• Provided passage:
###
Section 512: University and Research Libraries as Rightsholders | Authors Alliance

“In most cases and for most of the published research Duke produces, we aim to disseminate these works with no direct financial return; no royalty. If possible, our authors generally want no financial barrier to stand in the way of engagement with their research, operating under the idea that more and faster progress will be made without those barriers. In many cases, we find ourselves licensing around the controls that copyright law automatically provides. For example, more than ten years ago, Duke Faculty voted to adopt an institutional open access policy that provides for free, widespread distribution of research articles that Duke faculty have authored….

Given our interest in widespread dissemination of ideas, for research and academic work our strong preference is a system that is biased toward keeping content up online unless there is strong evidence that an infringement has occurred. The current notice and takedown system does not always accomplish this goal….
###
• Information provided:

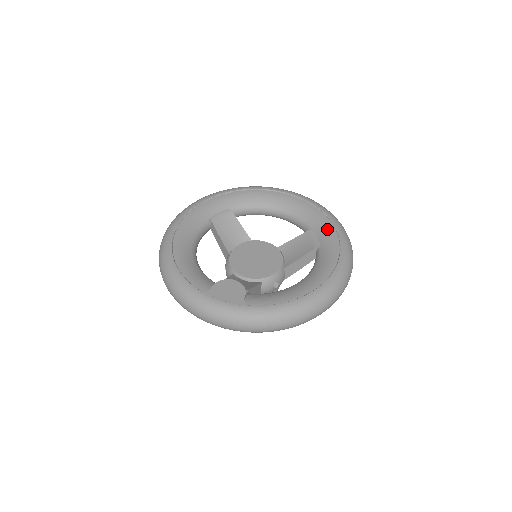
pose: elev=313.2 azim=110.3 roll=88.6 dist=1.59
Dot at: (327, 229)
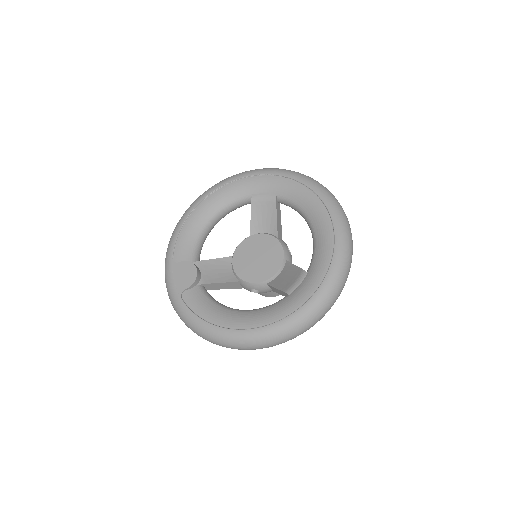
Dot at: (311, 284)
###
• Your instructions:
Reproduce, word for word, the Section 512 text above from "Section 512: University" to "faculty have authored….", inclusive.

• Result of this task:
Section 512: University and Research Libraries as Rightsholders | Authors Alliance

“In most cases and for most of the published research Duke produces, we aim to disseminate these works with no direct financial return; no royalty. If possible, our authors generally want no financial barrier to stand in the way of engagement with their research, operating under the idea that more and faster progress will be made without those barriers. In many cases, we find ourselves licensing around the controls that copyright law automatically provides. For example, more than ten years ago, Duke Faculty voted to adopt an institutional open access policy that provides for free, widespread distribution of research articles that Duke faculty have authored….